Kalleos looked at him. "Don't I know you, pig?"
He nodded. "Some friends treated me to a dinner at your house just before the barbarians came."
"That's right!" Kalleos snapped her fingers. "You're the poet. You got Rhoda to help you with a love lyric. It ended up being a little, uh-"
"Paphian," Pindaros supplied.
"Exactly! Pinfeather… What's your name?"
"Pindaros, madame."
"Pindaros, I'm sorry I called you a pig. It's the war, you know-everybody does it. Hypereides will let you come with him tonight, if he knows what's good for him. I don't know if my house's still standing, but we'll make it up to you whether it is or not. No charge. If you need money, I could even lend you a few drachmas till you get home again."
I do not think Pindaros is often without words, but he had none then. At last Hilaeira said, "Thank you. That's very, very kind of you, madame."
"Wait!" Pindaros leaped into the air, waving his hands. "I've got it-the city's saved!" He whirled about, arms wide, to address Hilaeira and Io. "Our freedom! My estate! We get to keep them!"
"It's true, Hypereides," Kalleos told him. "It's the Rope Makers. Our people wanted to burn Hill and take Cowland, but the Rope Makers wouldn't stand for it. They want to make sure we'll always have an enemy in the north."
CHAPTER XIII-Oh, Violet Crowned City!
Pindaros exclaimed, "Oh, bright bulwark of our nation, ruined!" A thin blue smoke overhung what had been the city of Deathless Thought; and though it was set well back from the sea (Tieup, at the edge of the water, had fared much better) the clear air and bright summer sunshine mercilessly revealed how little remained.

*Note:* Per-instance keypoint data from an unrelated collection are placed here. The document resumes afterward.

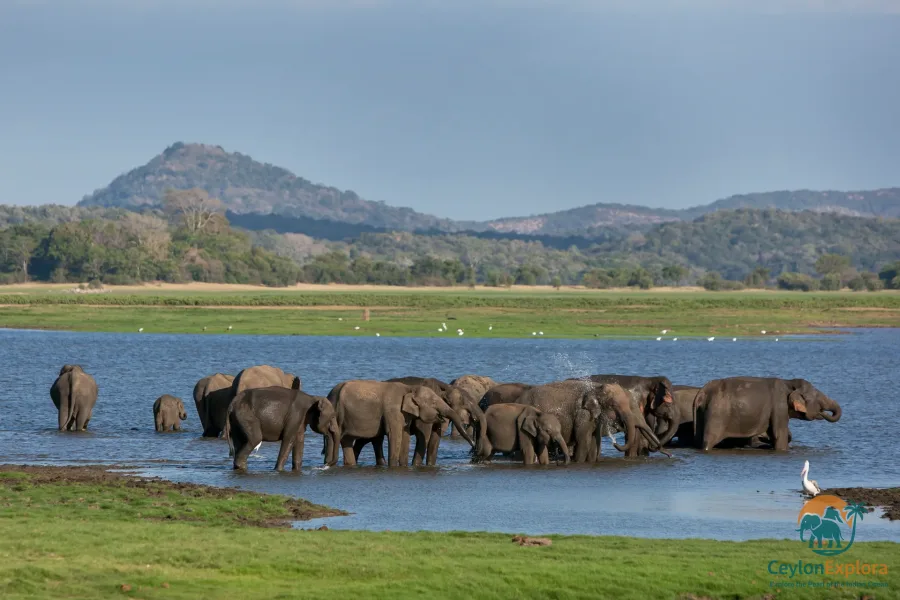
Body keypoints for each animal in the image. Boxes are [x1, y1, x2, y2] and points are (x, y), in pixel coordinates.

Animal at [326, 380, 474, 467]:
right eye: (433, 403)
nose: (473, 447)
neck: (410, 388)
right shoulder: (393, 411)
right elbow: (395, 435)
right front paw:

"Oh, violet crowned!" Pindaros turned away.
Hilaeira asked, "How can you sing its praises? This is what these people would have done to us."
"Because we chose to surrender," Pindaros told her. "And lost even when we fought for the Great King. They chose to resist, and won even with us against them. We were wrong, and they were right. Their city was destroyed; ours deserved it."
"You can't mean that."
"I do. I love our shining city as much as any man can love his home, and I'm delighted it's endured. But I studied here with Agathocles and Apollodoros, and I won't pretend this was the justice of the gods."

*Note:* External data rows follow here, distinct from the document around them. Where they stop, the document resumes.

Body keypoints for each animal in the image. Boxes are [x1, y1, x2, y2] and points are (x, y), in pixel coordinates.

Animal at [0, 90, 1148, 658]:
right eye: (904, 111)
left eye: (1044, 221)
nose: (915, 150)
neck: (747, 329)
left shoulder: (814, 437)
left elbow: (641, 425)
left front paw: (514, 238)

The black man pointed to himself and me to indicate we had assisted in the destruction. I nodded to show I understood, hoping no one else had seen him.
Hypereides came aft rubbing his hands. The wind had veered north as soon as we left the bay, so he felt certain he enjoyed divine favor. "What a ship! Loaded to the gunnels and still outreaching the others. That's the Long Coast whizzing past, my boy, the land that bore her and us. If I'd known she'd be this good, I'd have had three triremes instead of one and the triacontors. Well, too bad for their skippers, I say. This'll teach 'em their old boss's still the boss."

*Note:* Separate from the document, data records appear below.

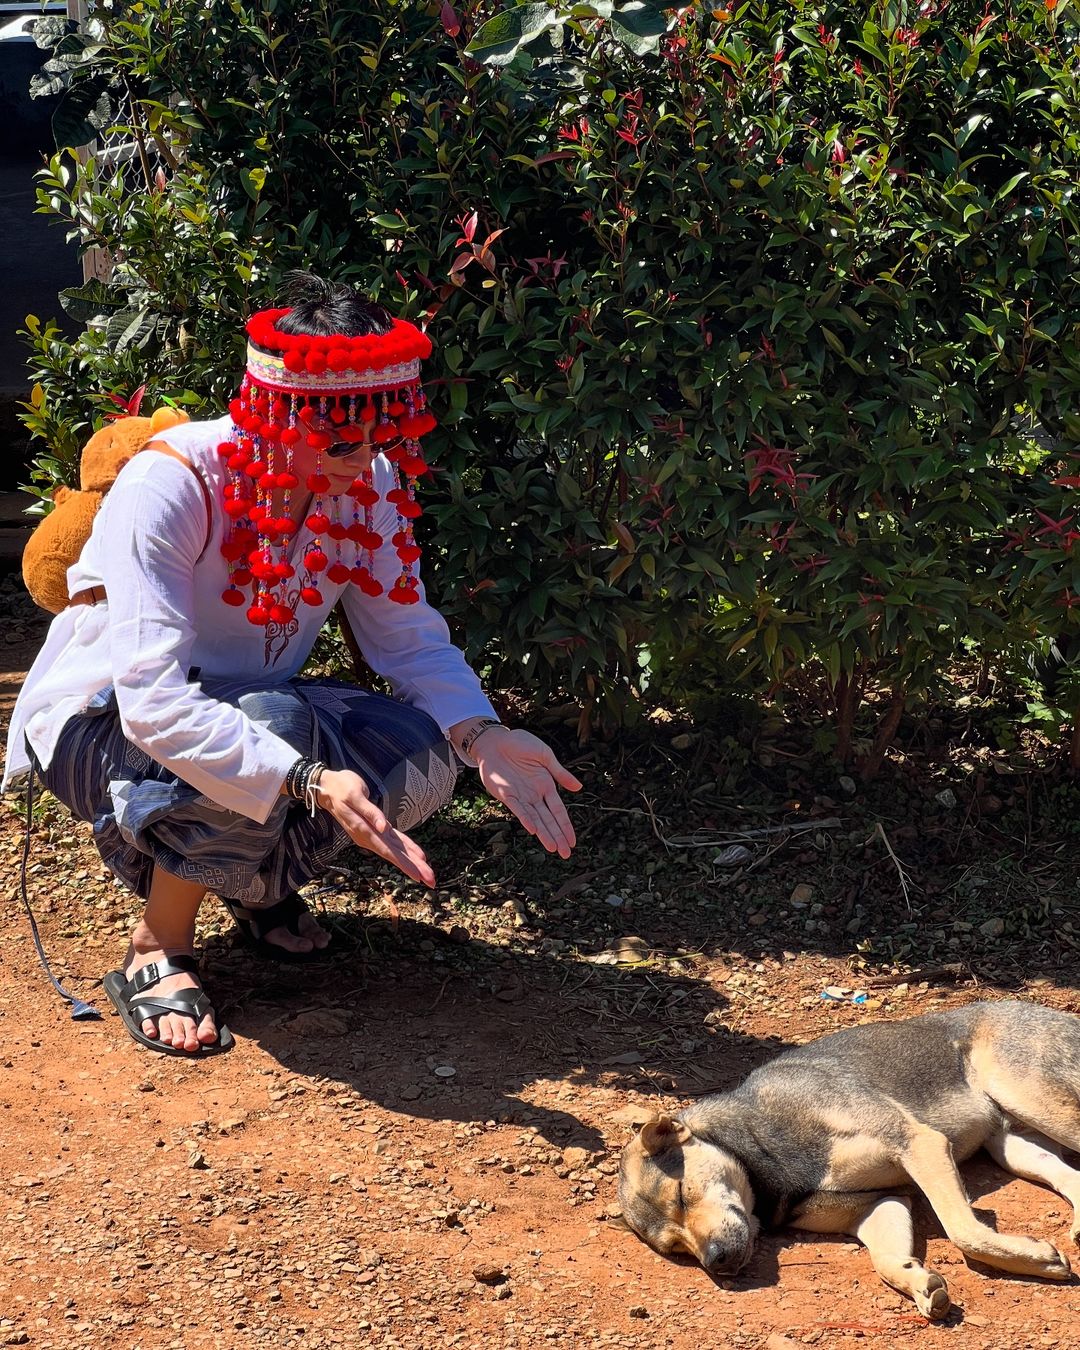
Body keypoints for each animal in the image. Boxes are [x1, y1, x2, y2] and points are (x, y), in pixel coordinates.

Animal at [615, 1004, 1080, 1317]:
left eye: (681, 1193)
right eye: (674, 1248)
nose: (717, 1263)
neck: (759, 1148)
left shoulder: (920, 1143)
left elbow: (963, 1229)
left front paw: (1035, 1258)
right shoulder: (878, 1203)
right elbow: (886, 1260)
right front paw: (917, 1280)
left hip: (1029, 1098)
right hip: (1012, 1144)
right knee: (1069, 1175)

Io piped, "Clytia has her oars out, sir. Now Eidyia's putting hers out too."
"They think they can beat us like that, little sweetheart, but don't you bet on it. We can match 'em trick for trick." In a few moments more, our own crew was hard at work. "I love my boy, and so does he! But all I do is stir this sea!" They stirred it well enough; we reached the boathouses a ship's length ahead of Eidyia and three before Clytia.
I went forward to join Kalleos while the sailors were unshipping the masts. She was keeping watch over her women, who were alternately snubbing Acetes's soldiers and joking with them. "Wasn't that a lovely sail?" she asked. "I'll tell you, I hate to see it put away."
"Not half so beautiful as the original, madame." Her blue eyes shone.